TASK GOAL | Although the data below holds other lines too, output only those from the line with "Sherman depicted Wood’s" up to and including the line with "Educational Psychology", exactly as they appear.

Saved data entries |
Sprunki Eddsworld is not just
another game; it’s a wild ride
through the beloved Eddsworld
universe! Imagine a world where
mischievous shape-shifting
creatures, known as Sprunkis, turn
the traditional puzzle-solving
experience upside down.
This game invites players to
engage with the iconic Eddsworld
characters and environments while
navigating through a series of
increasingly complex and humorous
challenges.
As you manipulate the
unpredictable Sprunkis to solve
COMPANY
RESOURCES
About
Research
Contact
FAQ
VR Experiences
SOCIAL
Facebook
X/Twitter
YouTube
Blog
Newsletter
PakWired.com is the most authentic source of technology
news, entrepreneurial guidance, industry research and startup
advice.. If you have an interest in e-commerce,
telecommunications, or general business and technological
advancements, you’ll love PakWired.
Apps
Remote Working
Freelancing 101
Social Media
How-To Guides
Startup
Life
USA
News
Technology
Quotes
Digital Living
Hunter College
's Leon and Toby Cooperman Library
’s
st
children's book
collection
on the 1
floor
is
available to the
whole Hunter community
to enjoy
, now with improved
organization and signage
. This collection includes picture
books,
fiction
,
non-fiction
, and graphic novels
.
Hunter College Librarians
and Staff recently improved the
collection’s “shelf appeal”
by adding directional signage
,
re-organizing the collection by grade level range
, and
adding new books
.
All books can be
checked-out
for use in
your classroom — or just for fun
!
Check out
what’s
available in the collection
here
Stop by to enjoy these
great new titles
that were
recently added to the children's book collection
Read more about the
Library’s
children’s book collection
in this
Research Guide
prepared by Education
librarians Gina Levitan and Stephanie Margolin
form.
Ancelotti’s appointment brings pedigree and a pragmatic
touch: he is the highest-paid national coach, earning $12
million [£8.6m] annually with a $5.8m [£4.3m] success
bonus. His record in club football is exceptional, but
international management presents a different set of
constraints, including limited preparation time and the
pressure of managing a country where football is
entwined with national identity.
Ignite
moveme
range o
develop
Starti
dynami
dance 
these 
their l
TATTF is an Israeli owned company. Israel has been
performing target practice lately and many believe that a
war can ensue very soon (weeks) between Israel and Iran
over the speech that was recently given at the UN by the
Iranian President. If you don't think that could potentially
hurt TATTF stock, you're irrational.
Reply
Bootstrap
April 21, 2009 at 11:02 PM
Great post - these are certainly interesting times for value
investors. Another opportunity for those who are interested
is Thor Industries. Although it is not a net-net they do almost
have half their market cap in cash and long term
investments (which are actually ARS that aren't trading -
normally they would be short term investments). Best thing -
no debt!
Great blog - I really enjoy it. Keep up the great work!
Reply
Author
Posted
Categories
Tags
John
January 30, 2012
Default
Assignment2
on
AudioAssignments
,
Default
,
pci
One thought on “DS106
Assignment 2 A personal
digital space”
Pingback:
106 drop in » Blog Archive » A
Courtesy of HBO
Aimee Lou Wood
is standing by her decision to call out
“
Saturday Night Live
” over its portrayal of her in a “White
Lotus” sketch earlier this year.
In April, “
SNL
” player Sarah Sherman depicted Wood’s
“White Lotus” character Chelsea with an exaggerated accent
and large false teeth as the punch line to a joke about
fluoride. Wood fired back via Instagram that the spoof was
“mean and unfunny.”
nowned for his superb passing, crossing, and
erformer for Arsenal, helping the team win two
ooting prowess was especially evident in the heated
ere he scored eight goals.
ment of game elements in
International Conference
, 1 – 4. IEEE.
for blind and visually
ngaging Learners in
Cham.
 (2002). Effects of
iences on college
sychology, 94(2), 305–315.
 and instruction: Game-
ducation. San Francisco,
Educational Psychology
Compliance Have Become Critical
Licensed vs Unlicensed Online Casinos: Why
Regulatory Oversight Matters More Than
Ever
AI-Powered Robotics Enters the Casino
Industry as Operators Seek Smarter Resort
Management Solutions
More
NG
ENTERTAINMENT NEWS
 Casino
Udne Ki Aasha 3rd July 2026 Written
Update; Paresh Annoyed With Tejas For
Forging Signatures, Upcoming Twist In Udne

WRITTEN SOLUTION |
” player Sarah Sherman depicted Wood’s
“White Lotus” character Chelsea with an exaggerated accent
and large false teeth as the punch line to a joke about
fluoride. Wood fired back via Instagram that the spoof was
“mean and unfunny.”
nowned for his superb passing, crossing, and
erformer for Arsenal, helping the team win two
ooting prowess was especially evident in the heated
ere he scored eight goals.
ment of game elements in
International Conference
, 1 – 4. IEEE.
for blind and visually
ngaging Learners in
Cham.
 (2002). Effects of
iences on college
sychology, 94(2), 305–315.
 and instruction: Game-
ducation. San Francisco,
Educational Psychology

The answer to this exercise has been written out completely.